═════ Provided information ═════

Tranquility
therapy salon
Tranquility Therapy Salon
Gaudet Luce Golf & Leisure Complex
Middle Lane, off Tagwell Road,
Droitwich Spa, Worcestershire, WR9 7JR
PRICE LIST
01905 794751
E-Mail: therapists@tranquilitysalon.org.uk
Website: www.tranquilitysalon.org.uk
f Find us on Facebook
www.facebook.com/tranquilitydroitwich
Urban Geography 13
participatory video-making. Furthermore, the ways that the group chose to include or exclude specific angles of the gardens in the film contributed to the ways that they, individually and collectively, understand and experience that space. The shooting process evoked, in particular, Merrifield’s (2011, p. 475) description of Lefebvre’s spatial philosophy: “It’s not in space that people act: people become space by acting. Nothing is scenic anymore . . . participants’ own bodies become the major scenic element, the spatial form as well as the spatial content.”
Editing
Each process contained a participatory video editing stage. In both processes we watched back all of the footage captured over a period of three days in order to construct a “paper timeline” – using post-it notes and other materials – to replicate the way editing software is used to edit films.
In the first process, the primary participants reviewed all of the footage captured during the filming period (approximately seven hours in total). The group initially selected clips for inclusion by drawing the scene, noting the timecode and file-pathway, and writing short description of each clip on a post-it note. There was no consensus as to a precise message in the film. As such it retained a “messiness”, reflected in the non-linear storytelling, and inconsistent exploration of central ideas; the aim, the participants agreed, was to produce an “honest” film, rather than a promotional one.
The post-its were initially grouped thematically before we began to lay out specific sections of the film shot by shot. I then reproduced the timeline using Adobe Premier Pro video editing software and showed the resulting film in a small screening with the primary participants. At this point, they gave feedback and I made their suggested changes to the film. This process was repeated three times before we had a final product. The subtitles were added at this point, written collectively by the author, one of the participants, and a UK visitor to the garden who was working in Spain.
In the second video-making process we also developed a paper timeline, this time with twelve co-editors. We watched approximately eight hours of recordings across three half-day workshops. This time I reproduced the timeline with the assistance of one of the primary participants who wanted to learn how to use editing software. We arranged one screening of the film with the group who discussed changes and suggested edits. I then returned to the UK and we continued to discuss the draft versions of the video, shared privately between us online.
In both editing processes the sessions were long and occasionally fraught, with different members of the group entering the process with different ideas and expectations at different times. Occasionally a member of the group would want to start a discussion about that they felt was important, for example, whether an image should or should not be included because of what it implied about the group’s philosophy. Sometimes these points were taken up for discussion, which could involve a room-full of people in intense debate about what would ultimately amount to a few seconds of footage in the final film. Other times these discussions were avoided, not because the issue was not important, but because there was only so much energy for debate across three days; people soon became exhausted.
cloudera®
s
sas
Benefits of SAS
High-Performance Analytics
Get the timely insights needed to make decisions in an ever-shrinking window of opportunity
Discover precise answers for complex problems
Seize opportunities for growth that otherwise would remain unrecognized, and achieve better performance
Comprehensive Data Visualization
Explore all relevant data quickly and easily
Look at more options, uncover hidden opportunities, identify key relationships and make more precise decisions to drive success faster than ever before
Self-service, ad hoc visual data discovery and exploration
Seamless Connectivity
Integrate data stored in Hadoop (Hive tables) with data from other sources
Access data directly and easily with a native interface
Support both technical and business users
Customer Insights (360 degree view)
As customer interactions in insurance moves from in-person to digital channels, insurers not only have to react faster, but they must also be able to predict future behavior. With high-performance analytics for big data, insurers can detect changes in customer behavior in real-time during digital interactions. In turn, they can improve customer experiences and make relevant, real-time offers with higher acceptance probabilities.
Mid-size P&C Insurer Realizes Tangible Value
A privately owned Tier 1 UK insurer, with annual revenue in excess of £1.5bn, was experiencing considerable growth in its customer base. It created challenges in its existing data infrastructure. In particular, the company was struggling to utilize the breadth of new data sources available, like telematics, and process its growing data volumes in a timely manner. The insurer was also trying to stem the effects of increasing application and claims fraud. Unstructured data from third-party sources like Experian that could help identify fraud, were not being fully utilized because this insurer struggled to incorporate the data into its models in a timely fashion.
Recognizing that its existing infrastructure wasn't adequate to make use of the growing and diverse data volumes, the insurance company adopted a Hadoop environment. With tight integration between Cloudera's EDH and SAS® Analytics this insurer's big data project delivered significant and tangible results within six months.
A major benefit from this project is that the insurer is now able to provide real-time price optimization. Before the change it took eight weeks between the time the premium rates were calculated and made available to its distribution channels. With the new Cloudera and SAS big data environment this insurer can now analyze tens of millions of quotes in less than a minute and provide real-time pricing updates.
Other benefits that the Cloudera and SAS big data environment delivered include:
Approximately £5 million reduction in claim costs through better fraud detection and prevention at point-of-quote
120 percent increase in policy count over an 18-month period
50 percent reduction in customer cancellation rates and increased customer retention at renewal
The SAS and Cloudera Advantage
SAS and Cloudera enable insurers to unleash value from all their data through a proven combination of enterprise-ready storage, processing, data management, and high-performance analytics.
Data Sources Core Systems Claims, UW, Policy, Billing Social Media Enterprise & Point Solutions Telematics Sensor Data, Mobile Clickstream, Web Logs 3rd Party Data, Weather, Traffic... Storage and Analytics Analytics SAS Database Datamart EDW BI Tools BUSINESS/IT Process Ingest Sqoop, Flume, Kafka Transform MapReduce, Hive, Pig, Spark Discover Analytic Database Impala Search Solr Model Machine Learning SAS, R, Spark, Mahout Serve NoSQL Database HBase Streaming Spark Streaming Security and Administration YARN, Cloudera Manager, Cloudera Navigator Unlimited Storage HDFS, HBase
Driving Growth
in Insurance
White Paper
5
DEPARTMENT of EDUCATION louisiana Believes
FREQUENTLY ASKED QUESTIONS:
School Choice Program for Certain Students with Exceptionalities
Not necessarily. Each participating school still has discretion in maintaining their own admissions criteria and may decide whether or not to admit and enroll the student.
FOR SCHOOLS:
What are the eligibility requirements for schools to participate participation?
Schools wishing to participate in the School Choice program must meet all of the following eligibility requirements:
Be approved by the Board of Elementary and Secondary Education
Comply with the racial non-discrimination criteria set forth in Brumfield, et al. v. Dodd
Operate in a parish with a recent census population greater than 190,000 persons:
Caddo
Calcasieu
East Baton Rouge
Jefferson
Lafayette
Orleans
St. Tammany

═════

Exercise: From the line containing "Approximately £5 million" down to the last line of the records, transcribe every line exactly and add nothing else.

Solution to the exercise:
Approximately £5 million reduction in claim costs through better fraud detection and prevention at point-of-quote
120 percent increase in policy count over an 18-month period
50 percent reduction in customer cancellation rates and increased customer retention at renewal
The SAS and Cloudera Advantage
SAS and Cloudera enable insurers to unleash value from all their data through a proven combination of enterprise-ready storage, processing, data management, and high-performance analytics.
Data Sources Core Systems Claims, UW, Policy, Billing Social Media Enterprise & Point Solutions Telematics Sensor Data, Mobile Clickstream, Web Logs 3rd Party Data, Weather, Traffic... Storage and Analytics Analytics SAS Database Datamart EDW BI Tools BUSINESS/IT Process Ingest Sqoop, Flume, Kafka Transform MapReduce, Hive, Pig, Spark Discover Analytic Database Impala Search Solr Model Machine Learning SAS, R, Spark, Mahout Serve NoSQL Database HBase Streaming Spark Streaming Security and Administration YARN, Cloudera Manager, Cloudera Navigator Unlimited Storage HDFS, HBase
Driving Growth
in Insurance
White Paper
5
DEPARTMENT of EDUCATION louisiana Believes
FREQUENTLY ASKED QUESTIONS:
School Choice Program for Certain Students with Exceptionalities
Not necessarily. Each participating school still has discretion in maintaining their own admissions criteria and may decide whether or not to admit and enroll the student.
FOR SCHOOLS:
What are the eligibility requirements for schools to participate participation?
Schools wishing to participate in the School Choice program must meet all of the following eligibility requirements:
Be approved by the Board of Elementary and Secondary Education
Comply with the racial non-discrimination criteria set forth in Brumfield, et al. v. Dodd
Operate in a parish with a recent census population greater than 190,000 persons:
Caddo
Calcasieu
East Baton Rouge
Jefferson
Lafayette
Orleans
St. Tammany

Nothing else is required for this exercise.